Well, the best I can do is that these bits in the memory are all defined, but they are defined by an event in the future, cause and result are reversed in time. That's really quite disturbing, I think. That's not the way we want it to be. But apparently that's the way it is.

You see how confused I am now. I'm getting ready for the question and answer session, so if any of you can help me with this, I'd like to hear about it.

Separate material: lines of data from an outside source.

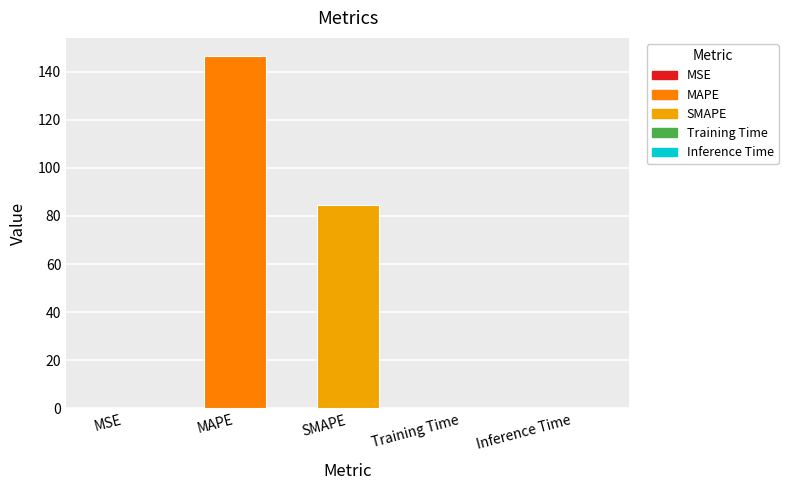

What is the ratio of the value at SMAPE to the value at MAPE?

0.6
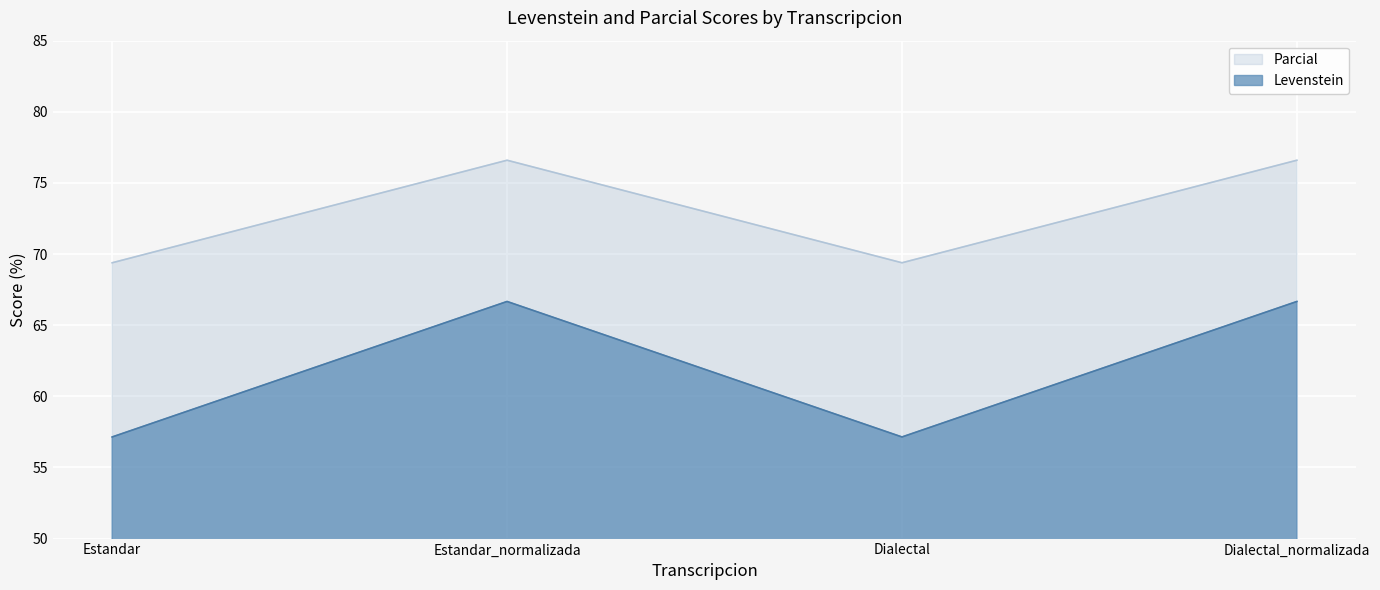

How many lines are shown in the chart?

2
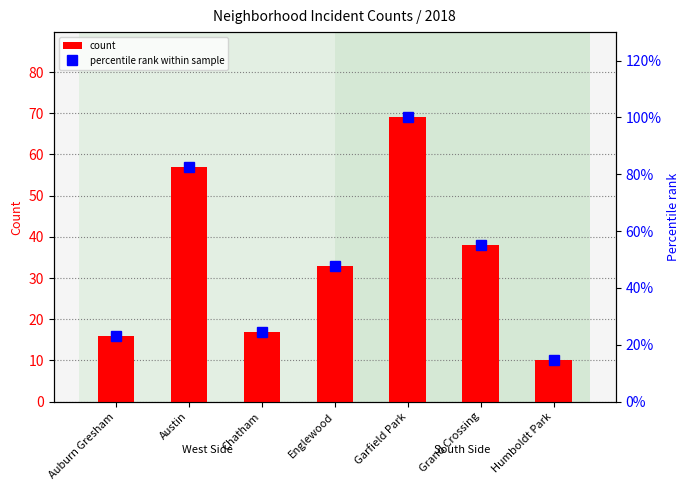

At Humboldt Park, list the series in order from smallest to largest.

count, percentile rank within sample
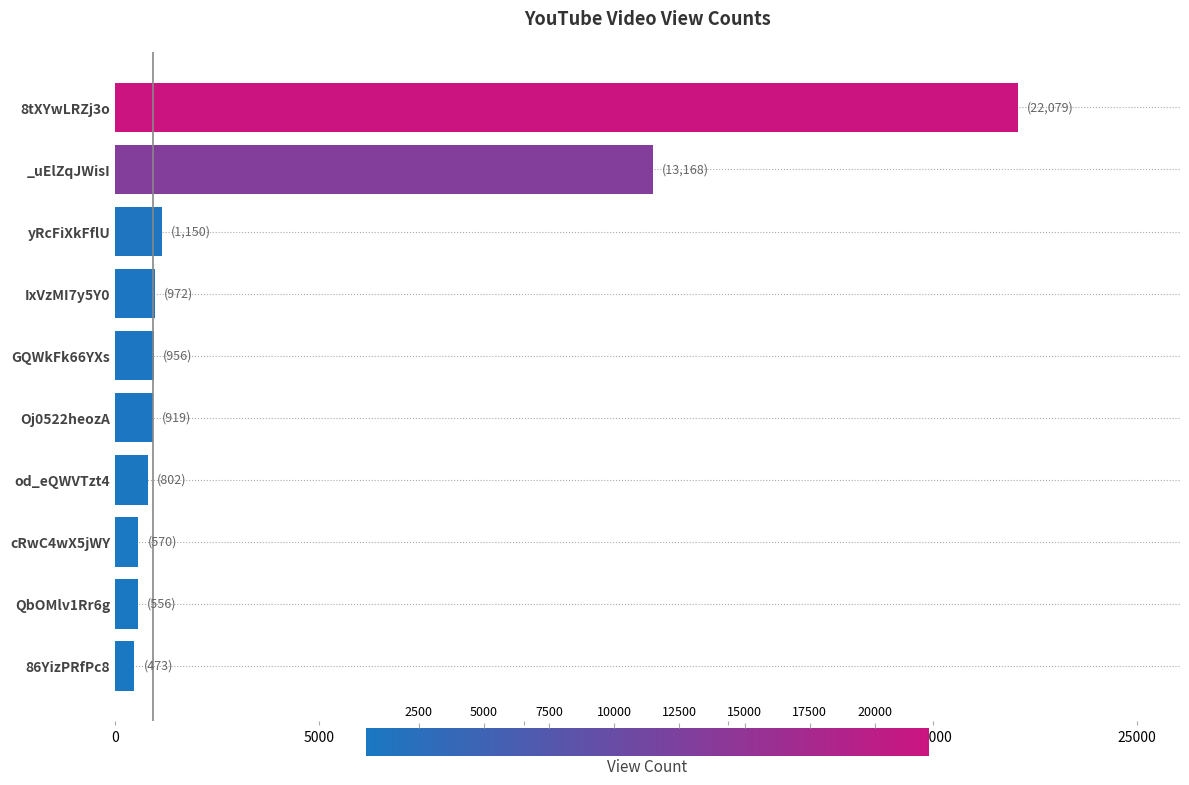

Which has a higher value, yRcFiXkFflU or _uElZqJWisI?

_uElZqJWisI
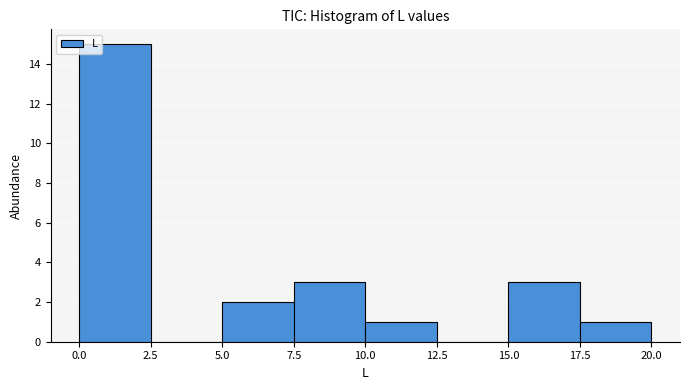

Reading left to right, list every bar in this chart as the range it spans on the x-axis followed by its height. The values are not printed on the chart, so give them approximately, as read against the axis.

0.0 to 2.5: 15
2.5 to 5.0: 0
5.0 to 7.5: 2
7.5 to 10.0: 3
10.0 to 12.5: 1
12.5 to 15.0: 0
15.0 to 17.5: 3
17.5 to 20.0: 1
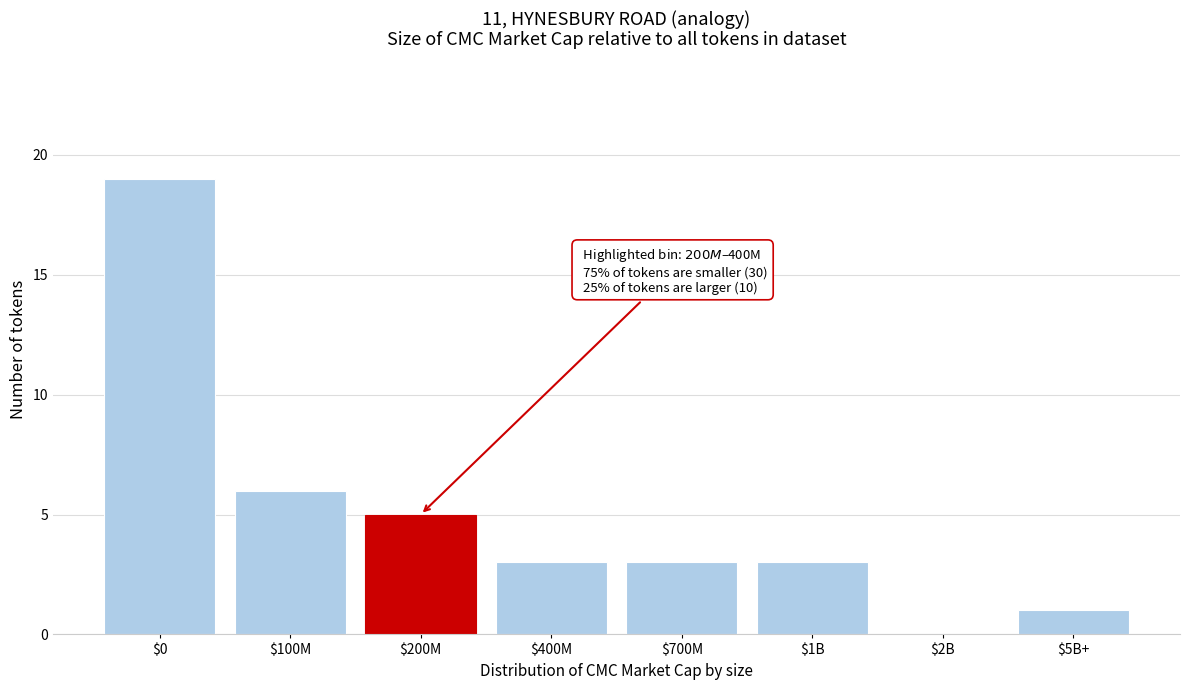

True or false: the data shows 4 at $700M.

False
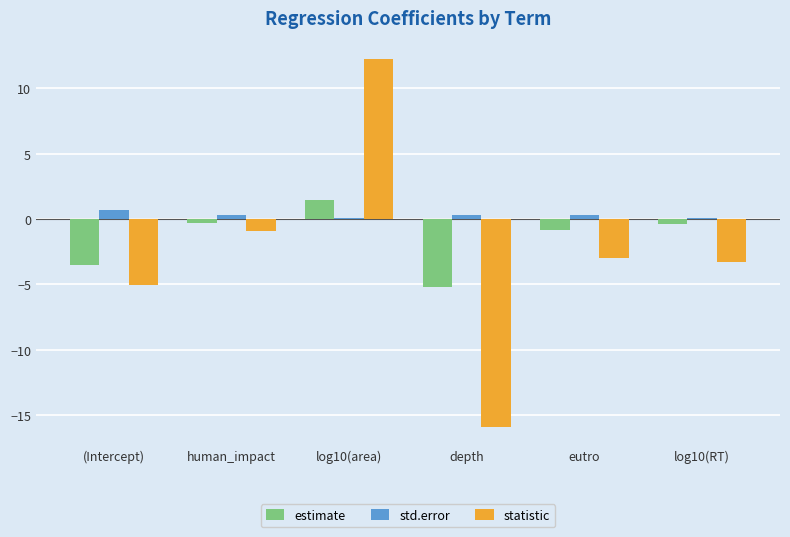

Which category has the lowest value in the statistic series?

depth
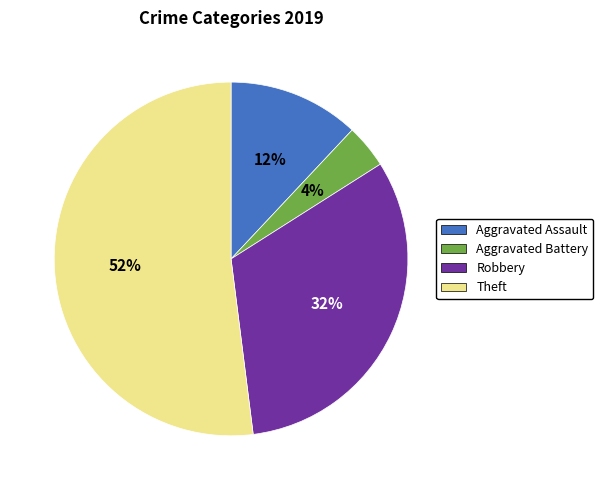

Rank the categories by value from highest to lowest.

Theft, Robbery, Aggravated Assault, Aggravated Battery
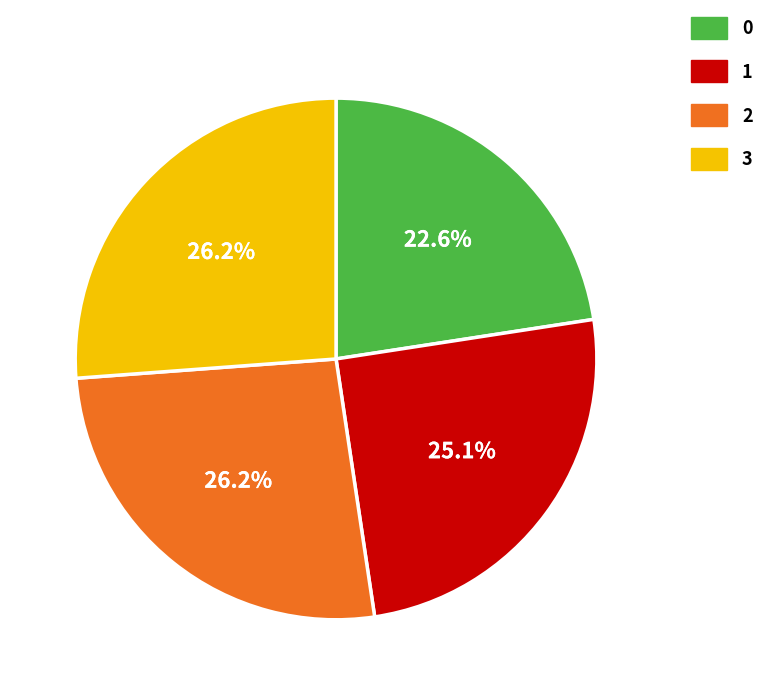

How many segments does this pie chart have?

4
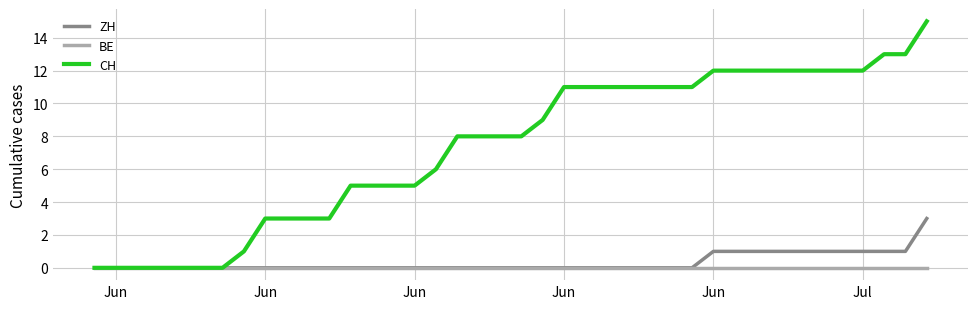

Is this an area chart (filled region under the line)?

No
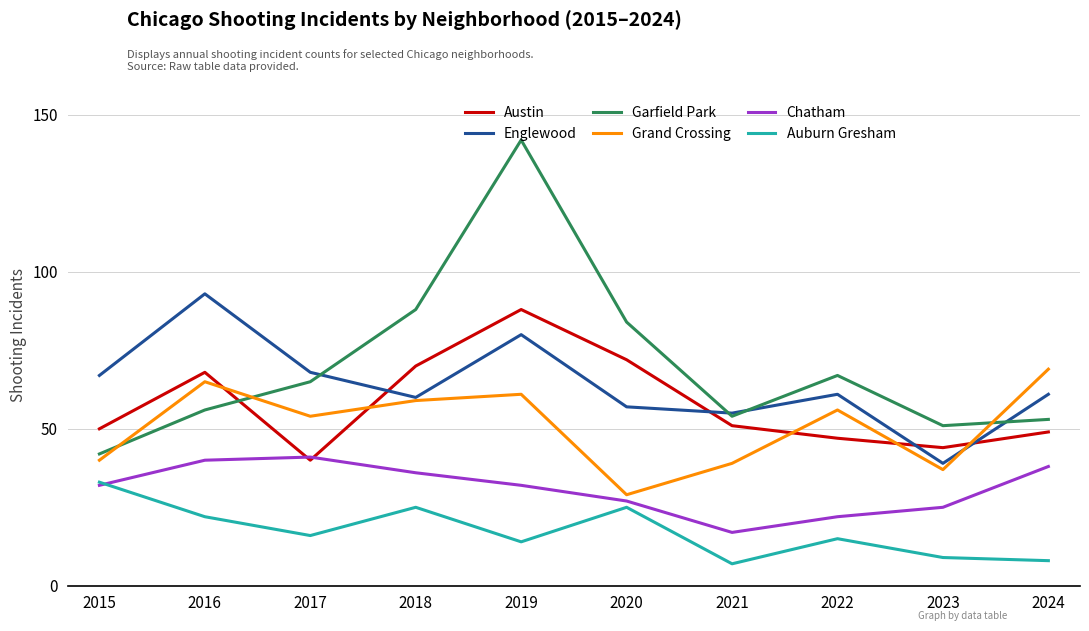

What is the total value across all series at 2015?

264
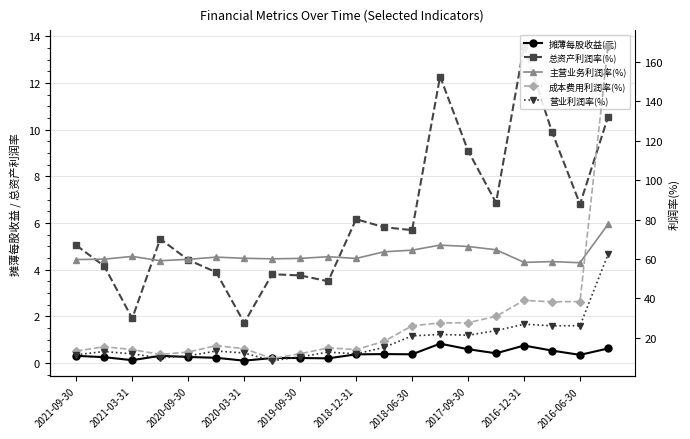

What is the minimum value shown in the chart?

0.1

Are Fundamental Particles Real?

I'd like to end my talk and start getting into discussion with one more thought which dates back about 10 years. This was a discussion I had in Lucerne, Switzerland with a French physicist whose job it was to find elementary particles. And he'd been doing this for most of his life. And we were having dinner, and so I was asking him about his work. And I said isn't it kind of strange that physicists find a whole set of particles and they all fit together and we get all our textbooks updated, and about 10 or 15 years goes by and then you find another whole set of particles that are smaller, and we get our textbooks all up to date again, and then another 10 or 15 years goes by and you do it all over again? And, you know, he'd thought this all through, because it only took a couple of seconds, and he looked me straight in the eye and he said these particles didn't always exist. God makes them up as physicists need them.

Well, I hope God does the same thing for computer engineers.